Reproductive Endocrinologists have been trained for the most part to think of the 2 main causes of female anovulation/amenorrhea, or lack of ovulation/menstruation, to be fairly distinct entities, and in many respects they are. Polycystic Ovary Syndrome (PCOS) is a very common constellation of symptoms in women that is characterized by irregular cycles, excessive androgen production, and ovaries that possess an over-abundance of “resting” small follicles. Such women often tend to be obese or overweight, and close to 40% are either insulin resistant (pre-diabetic) or diabetic. Women suffering from hypothalamic amenorrhea (HA) tend to be lean and usually have an overly stressful lifestyle. Such stress can be emotional (“type A” personality, difficult working environment), physical (over-exercise), or nutritional (insufficient caloric intake, especially in fat calories). PCOS patients tend to overproduce hypothalamic GnRH, leading to increased pituitary LH production, which in turn leads to excessive ovarian androgens. Contrarily, HA patients tend to produce very little to no GnRH, FSH, or LH, leading to a very under-stimulated ovary that does not ovulate or produce any significant amount of estrogen.

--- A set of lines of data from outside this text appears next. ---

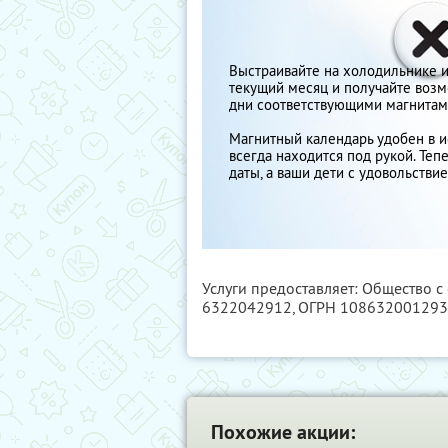
Выстраивайте на холодильнике ил
текущий месяц и получайте возм
дни соответствующими магнитам
Магнитный календарь удобен в и
всегда находится под рукой. Тепе
даты, а ваши дети с удовольстви
Услуги предоставляет: Общество с
6322042912
, ОГРН 10863200129
Похожие акции:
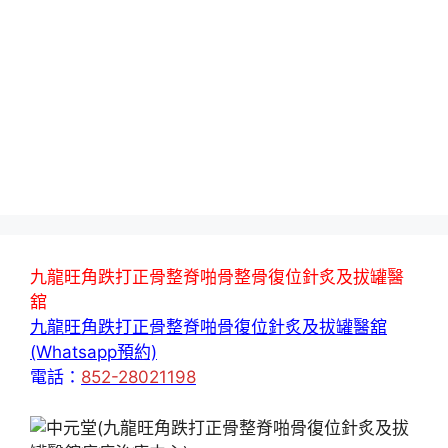
九龍旺角跌打正骨整脊啪骨整骨復位針炙及拔罐醫
舘
九龍旺角跌打正骨整脊啪骨復位針炙及拔罐醫舘
(Whatsapp預約)
電話：
852-28021198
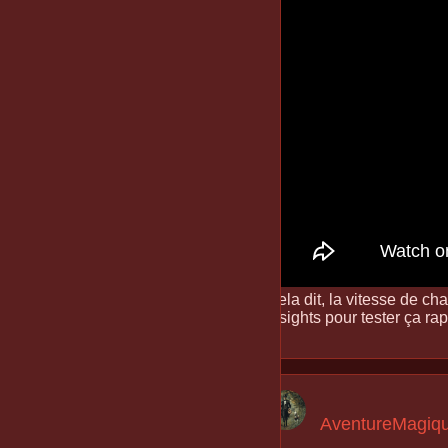
Cela dit, la vitesse de ch
Insights pour tester ça ra
AventureMagiq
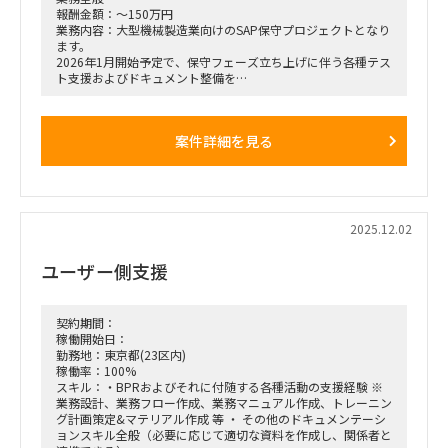
報酬金額：～150万円
業務内容：大型機械製造業向けのSAP保守プロジェクトとなり
ます。
2026年1月開始予定で、保守フェーズ立ち上げに伴う各種テス
ト支援およびドキュメント整備を
担当いただける方を探しております。
■募集ポジション／人数
案件詳細を見る
• SAP SDコンサルタント：1名
• SAP MMコンサルタント：2名
• SAP EWMコンサルタント：2名
• SAP FI/COコンサルタント：2名
• SAP PP/PSコンサルタント：1名
2025.12.02
■業務内容
・UATおよび運用テストのフォロー
ユーザー側支援
・SAP保守立ち上げに必要な各種ドキュメントの整備
・運用開始に向けた支援業務全般
契約期間：
稼働開始日：
勤務地：東京都(23区内)
稼働率：100%
スキル：・BPRおよびそれに付随する各種活動の支援経験 ※
業務設計、業務フロー作成、業務マニュアル作成、トレーニン
グ計画策定&マテリアル作成 等 ・ その他のドキュメンテーシ
ョンスキル全般（必要に応じて適切な資料を作成し、関係者と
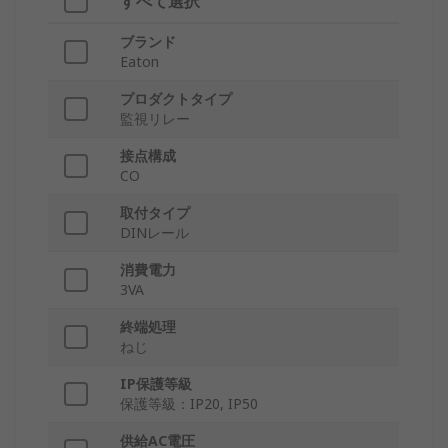
すべて選択
ブランド
Eaton
プロダクトタイプ
監視リレー
接点構成
CO
取付タイプ
DINレール
消費電力
3VA
終端処理
ねじ
IP保護等級
保護等級：IP20, IP50
供給AC電圧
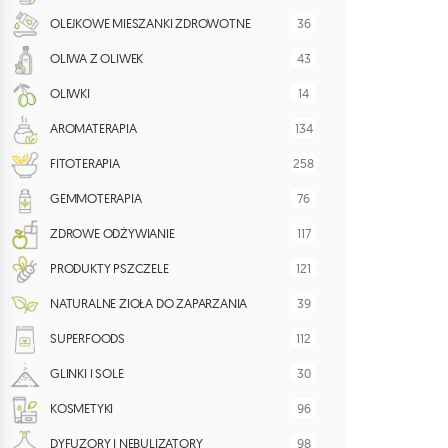
36
OLEJKOWE MIESZANKI ZDROWOTNE
43
OLIWA Z OLIWEK
14
OLIWKI
134
AROMATERAPIA
258
FITOTERAPIA
76
GEMMOTERAPIA
117
ZDROWE ODŻYWIANIE
121
PRODUKTY PSZCZELE
39
NATURALNE ZIOŁA DO ZAPARZANIA
112
SUPERFOODS
30
GLINKI I SOLE
96
KOSMETYKI
98
DYFUZORY I NEBULIZATORY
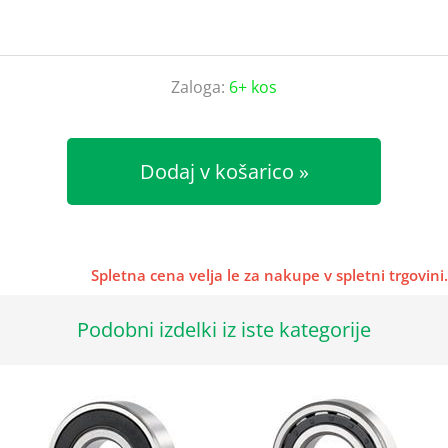
Zaloga:
6+ kos
Dodaj v košarico
Spletna cena velja le za nakupe v spletni trgovini.
Podobni izdelki iz iste kategorije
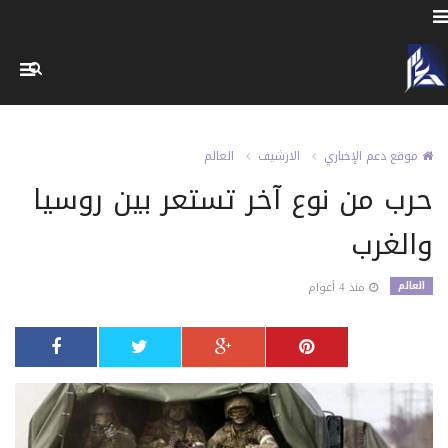
موقع دعم الإخباري
الارشيف
العالم
حرب من نوع آخر تستعر بين روسيا
والغرب
العالم
منذ 4 أعوام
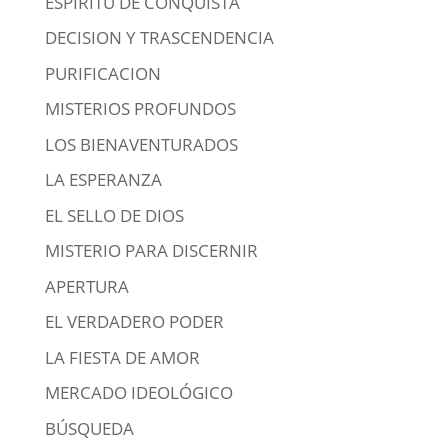
ESPIRITU DE CONQUISTA
DECISION Y TRASCENDENCIA
PURIFICACION
MISTERIOS PROFUNDOS
LOS BIENAVENTURADOS
LA ESPERANZA
EL SELLO DE DIOS
MISTERIO PARA DISCERNIR
APERTURA
EL VERDADERO PODER
LA FIESTA DE AMOR
MERCADO IDEOLÓGICO
BÚSQUEDA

Aside from absent ovulation/menstruation, the two couldn’t be any less alike, correct? As we often know in medical practice however, there are the classically described presentations of each disease that we come to know and use as our yardsticks, and then there is the reality we experience in which patients do not all readily fall into a nice neat category.

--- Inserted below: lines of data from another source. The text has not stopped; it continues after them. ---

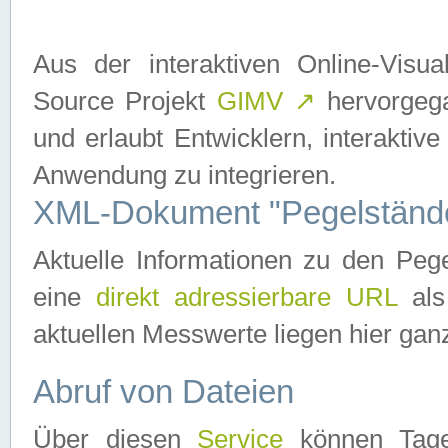
Aus der interaktiven Online-Vis
Source Projekt
GIMV
↗
hervorgega
und erlaubt Entwicklern, interaktive
Anwendung zu integrieren.
XML-Dokument "Pegelständ
Aktuelle Informationen zu den P
eine
direkt adressierbare URL
als
aktuellen Messwerte liegen hier ganz
Abruf von Dateien
Über diesen
Service
können Tages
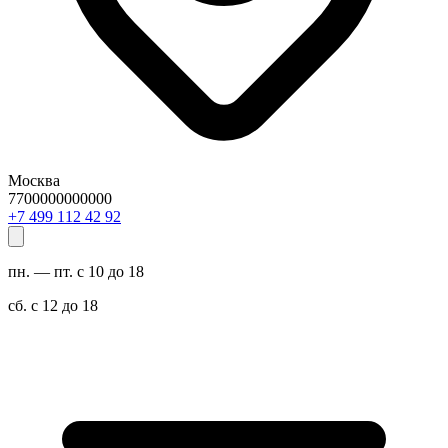
Москва
7700000000000
29 24 211 994 7+
пн. — пт. с 10 до 18
сб. с 12 до 18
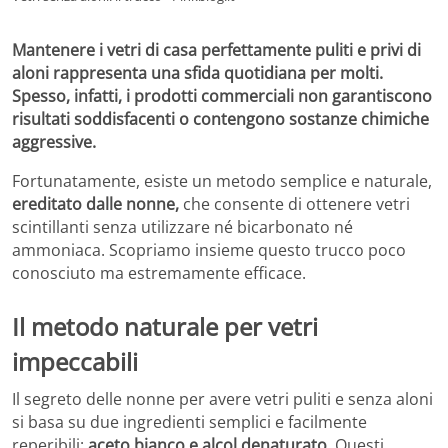
Mantenere i vetri di casa perfettamente puliti e privi di
aloni rappresenta una sfida quotidiana per molti.
Spesso, infatti, i prodotti commerciali non garantiscono
risultati soddisfacenti o contengono sostanze chimiche
aggressive.
Fortunatamente, esiste un metodo semplice e naturale,
ereditato dalle nonne,
che consente di ottenere vetri
scintillanti senza utilizzare né bicarbonato né
ammoniaca. Scopriamo insieme questo trucco poco
conosciuto ma estremamente efficace.
Il metodo naturale per vetri
impeccabili
Il segreto delle nonne per avere vetri puliti e senza aloni
si basa su due ingredienti semplici e facilmente
reperibili:
aceto bianco e alcol denaturato
. Questi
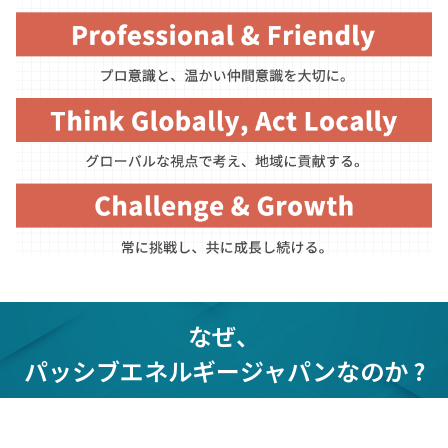
なぜ、
パッシブエネルギージャパンなのか ?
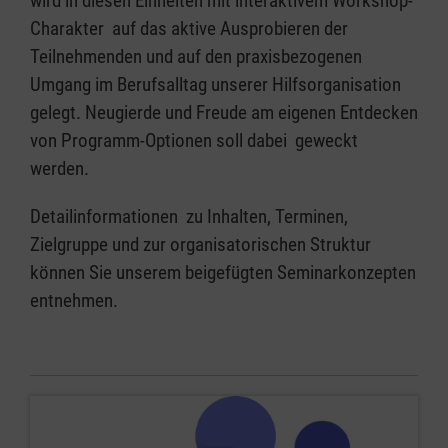
wird in diesen Einheiten mit interaktivem Workshop-
Charakter auf das aktive Ausprobieren der
Teilnehmenden und auf den praxisbezogenen
Umgang im Berufsalltag unserer Hilfsorganisation
gelegt. Neugierde und Freude am eigenen Entdecken
von Programm-Optionen soll dabei geweckt
werden.
Detailinformationen zu Inhalten, Terminen,
Zielgruppe und zur organisatorischen Struktur
können Sie unserem beigefügten Seminarkonzepten
entnehmen.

Research suggests that there may be a fluidity between PCOS and HA in many amenorrheic patients such that women may have significant cross-over between both entities. These patients tend to have low to no hormonal stimulation of the ovaries, but the ovaries intrinsically tend to move towards a polycystic state anyway and can even secrete an excess of androgens. What can cause this? Insulin resistance, hypothyroidism, as well as the daily stresses of life (that can lead to overproduction of the adrenal androgen DHEA) can catalyze an ovarian transition towards a polycystic appearance. Therefore these patients tend to appear at first glance like they have PCOS, but in actuality are a bit of a chimera.
Why does this matter? All of these women are amenorrheic aren’t they? Aren’t they all going to be stimulated to get the ovaries into gear?

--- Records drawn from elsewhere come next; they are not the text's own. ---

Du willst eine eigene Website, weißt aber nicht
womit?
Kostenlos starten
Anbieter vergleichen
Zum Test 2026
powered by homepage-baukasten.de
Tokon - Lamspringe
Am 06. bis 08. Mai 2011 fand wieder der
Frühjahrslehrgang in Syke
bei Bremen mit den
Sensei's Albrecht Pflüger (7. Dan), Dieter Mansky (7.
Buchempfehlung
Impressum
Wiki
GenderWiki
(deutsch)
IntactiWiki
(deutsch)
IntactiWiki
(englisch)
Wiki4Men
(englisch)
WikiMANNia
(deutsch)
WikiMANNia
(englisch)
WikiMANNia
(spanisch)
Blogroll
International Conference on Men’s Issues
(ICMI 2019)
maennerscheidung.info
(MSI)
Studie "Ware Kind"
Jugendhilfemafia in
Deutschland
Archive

It matters because if you have little to no natural ovarian stimulation (and as such low to no estrogen in your system) due to hypothalamic hibernation, taking medications like clomid or letrozole, that work by lowering one’s estrogen levels, will not work well, if at all. Such HA patients would be best served by altering their lifestyle to diminish any overt excessive stress, or, at the very least, use injections of gonadotropins.
It matters because the nature of the injectables that you use should be different between PCOS and HA patients that are undergoing ovarian stimulation. PCOS patients tend to have an excess of natural LH, and as such need little to no LH in their stimulation regimens. HA patients, on the other hand, have almost no natural LH production, and need significantly more in their stimulation protocols. Such patients often do better with a stimulation that incorporates hCG in daily tiny doses as it provides an LH like effect but with a much longer half-life.
It matters because the type of “trigger” shot that you use for these patients at the conclusion of their stimulation may or may not work depending on their diagnosis. Women with PCOS can respond nicely to a “trigger shot” of hCG as well as leuprolide, and often leuprolide is preferred as it tends to get the oocytes to mature well without fostering hyperstimulation symptoms of third space fluid retention and vascular dehydration. HA patients will not respond to a trigger shot of leuprolide and must be triggered with hCG. Therefore such patients who happen to assess polycystic appearing ovaries need to be stimulated with extra caution as there is no safety net option to use leuprolide to trigger pre-ovulatory oocyte maturation.
It matters because many doctors tend to presume that all overweight women with amenorrhea have PCOS and start them on an insulin-sensitizing medication like metformin for presumed insulin resistance. Often these women do not have PCOS, are not at an especially high risk for insulin resistance, and therefore would likely not need metformin. This provides a good argument to screen all oligomenorrheic/amenorrheic patients for insulin resistance rather than make presumptions about its presence, and to treat only those that truly need it.
In conclusion, the workup for amenorrhea should be comprehensive, and if dual features of HA and PCOS manifest in the assessment, the treatment plan should incorporate aspects that address both.